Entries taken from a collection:
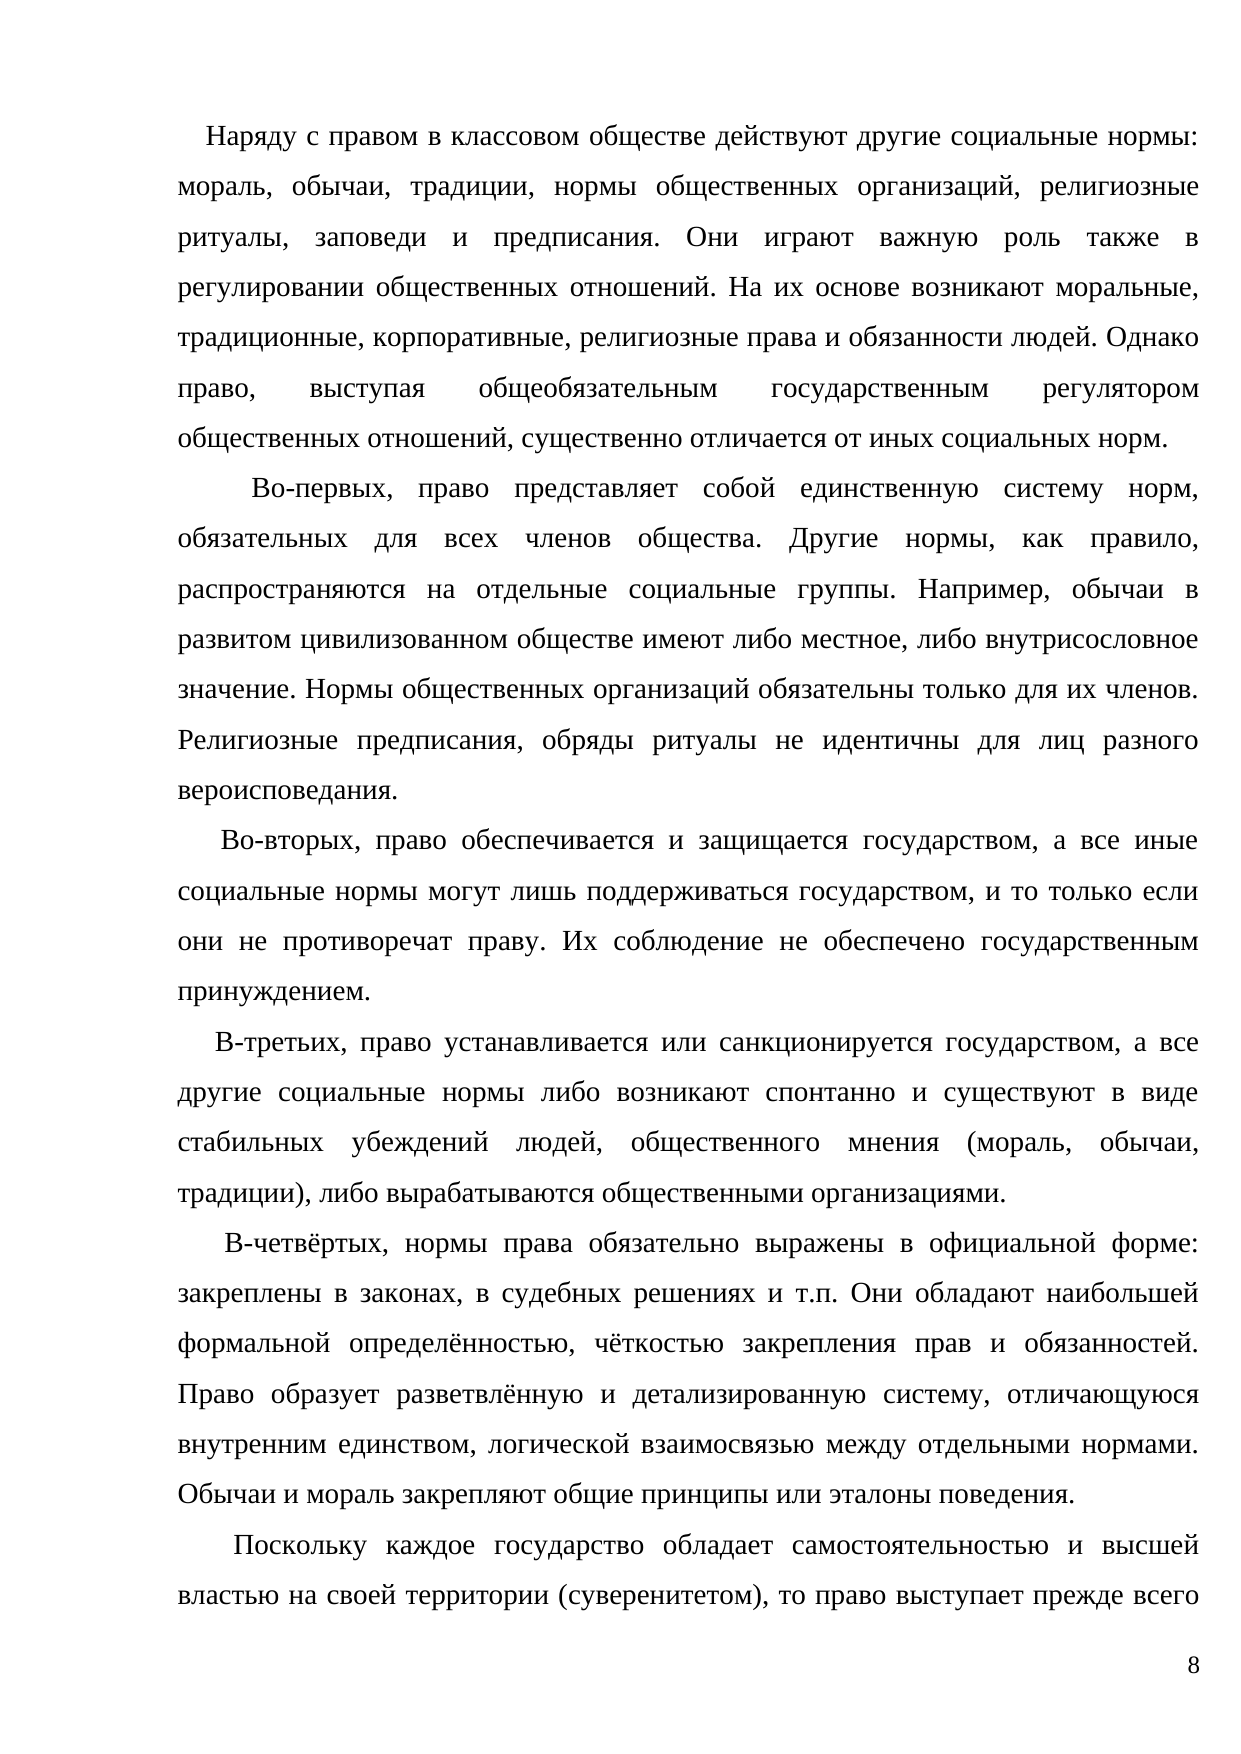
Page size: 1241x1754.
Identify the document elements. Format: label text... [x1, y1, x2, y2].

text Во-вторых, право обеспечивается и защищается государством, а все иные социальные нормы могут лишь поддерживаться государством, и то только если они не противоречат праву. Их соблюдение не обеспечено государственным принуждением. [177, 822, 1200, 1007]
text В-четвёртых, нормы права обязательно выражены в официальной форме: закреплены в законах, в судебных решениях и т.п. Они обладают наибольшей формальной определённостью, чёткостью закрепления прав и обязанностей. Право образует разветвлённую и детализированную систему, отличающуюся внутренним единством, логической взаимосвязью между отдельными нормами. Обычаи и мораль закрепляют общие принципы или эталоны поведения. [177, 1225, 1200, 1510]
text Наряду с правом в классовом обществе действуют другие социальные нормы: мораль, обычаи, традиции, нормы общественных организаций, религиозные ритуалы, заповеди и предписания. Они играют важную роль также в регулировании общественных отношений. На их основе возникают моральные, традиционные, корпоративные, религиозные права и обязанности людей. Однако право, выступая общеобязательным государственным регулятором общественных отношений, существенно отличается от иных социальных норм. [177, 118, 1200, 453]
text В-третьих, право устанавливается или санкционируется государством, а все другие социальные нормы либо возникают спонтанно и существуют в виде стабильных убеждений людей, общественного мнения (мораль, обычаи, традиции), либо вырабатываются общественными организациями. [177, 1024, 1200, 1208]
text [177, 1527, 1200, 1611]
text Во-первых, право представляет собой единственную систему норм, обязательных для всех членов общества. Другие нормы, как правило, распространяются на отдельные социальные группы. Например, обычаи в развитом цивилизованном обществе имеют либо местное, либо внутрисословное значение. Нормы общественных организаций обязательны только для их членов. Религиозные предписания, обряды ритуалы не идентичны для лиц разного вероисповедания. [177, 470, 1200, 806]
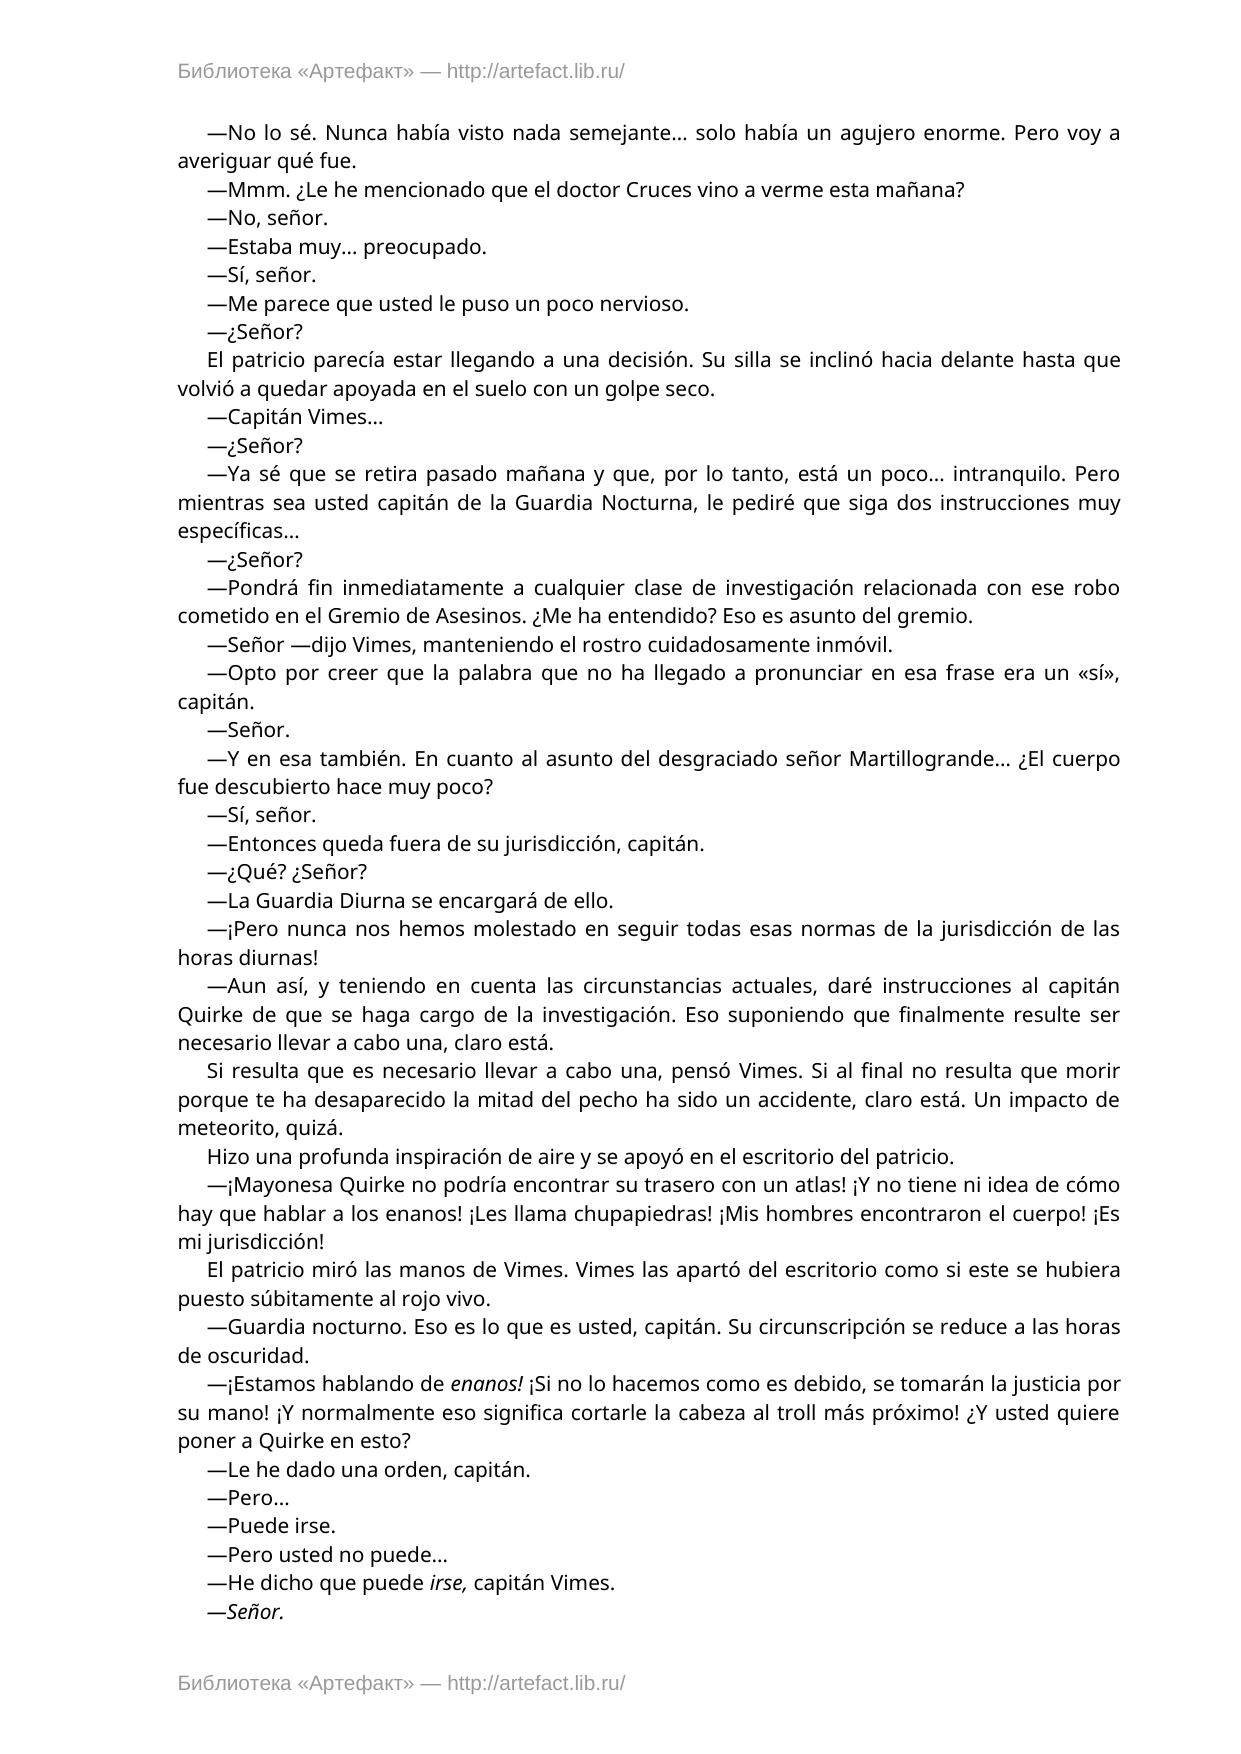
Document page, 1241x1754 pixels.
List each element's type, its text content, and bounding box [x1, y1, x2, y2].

• Activity
Give every line above again exactly, with no pictures.

• Answer box
Page size: 1241x1754.
Identify the document elements. Format: label text... [x1, y1, x2, y2].

text Во-вторых, право обеспечивается и защищается государством, а все иные социальные нормы могут лишь поддерживаться государством, и то только если они не противоречат праву. Их соблюдение не обеспечено государственным принуждением. [177, 822, 1200, 1007]
text В-четвёртых, нормы права обязательно выражены в официальной форме: закреплены в законах, в судебных решениях и т.п. Они обладают наибольшей формальной определённостью, чёткостью закрепления прав и обязанностей. Право образует разветвлённую и детализированную систему, отличающуюся внутренним единством, логической взаимосвязью между отдельными нормами. Обычаи и мораль закрепляют общие принципы или эталоны поведения. [177, 1225, 1200, 1510]
text Наряду с правом в классовом обществе действуют другие социальные нормы: мораль, обычаи, традиции, нормы общественных организаций, религиозные ритуалы, заповеди и предписания. Они играют важную роль также в регулировании общественных отношений. На их основе возникают моральные, традиционные, корпоративные, религиозные права и обязанности людей. Однако право, выступая общеобязательным государственным регулятором общественных отношений, существенно отличается от иных социальных норм. [177, 118, 1200, 453]
text В-третьих, право устанавливается или санкционируется государством, а все другие социальные нормы либо возникают спонтанно и существуют в виде стабильных убеждений людей, общественного мнения (мораль, обычаи, традиции), либо вырабатываются общественными организациями. [177, 1024, 1200, 1208]
text [177, 1527, 1200, 1611]
text Во-первых, право представляет собой единственную систему норм, обязательных для всех членов общества. Другие нормы, как правило, распространяются на отдельные социальные группы. Например, обычаи в развитом цивилизованном обществе имеют либо местное, либо внутрисословное значение. Нормы общественных организаций обязательны только для их членов. Религиозные предписания, обряды ритуалы не идентичны для лиц разного вероисповедания. [177, 470, 1200, 806]
Document page, 1241x1754 pixels.
List each element's type, its text content, and bounding box [x1, y1, x2, y2].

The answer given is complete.